(SUPPLIED DATA)

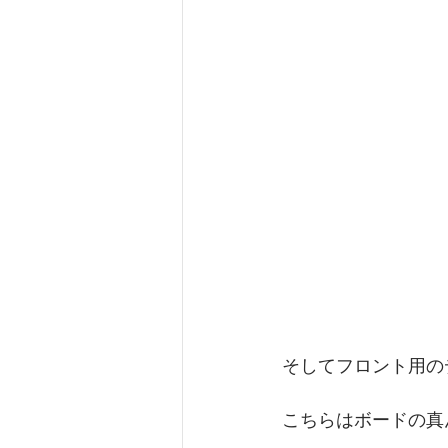
そしてフロント用の
こちらはボードの真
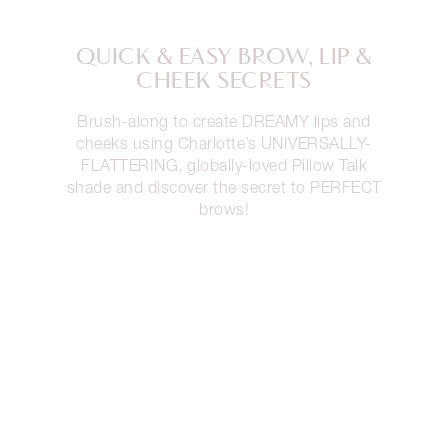
QUICK & EASY BROW, LIP &
CHEEK SECRETS
Brush-along to create DREAMY lips and
cheeks using Charlotte’s UNIVERSALLY-
FLATTERING, globally-loved Pillow Talk
shade and discover the secret to PERFECT
brows!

(End SUPPLIED DATA)

[DESCRIPTION OF THE TASK]: What you give back should match the entries above exactly, except that pictures are dropped.

[RESPONSE TO THE EXERCISE]:
そしてフロント用の
こちらはボードの真
QUICK & EASY BROW, LIP &
CHEEK SECRETS
Brush-along to create DREAMY lips and
cheeks using Charlotte’s UNIVERSALLY-
FLATTERING, globally-loved Pillow Talk
shade and discover the secret to PERFECT
brows!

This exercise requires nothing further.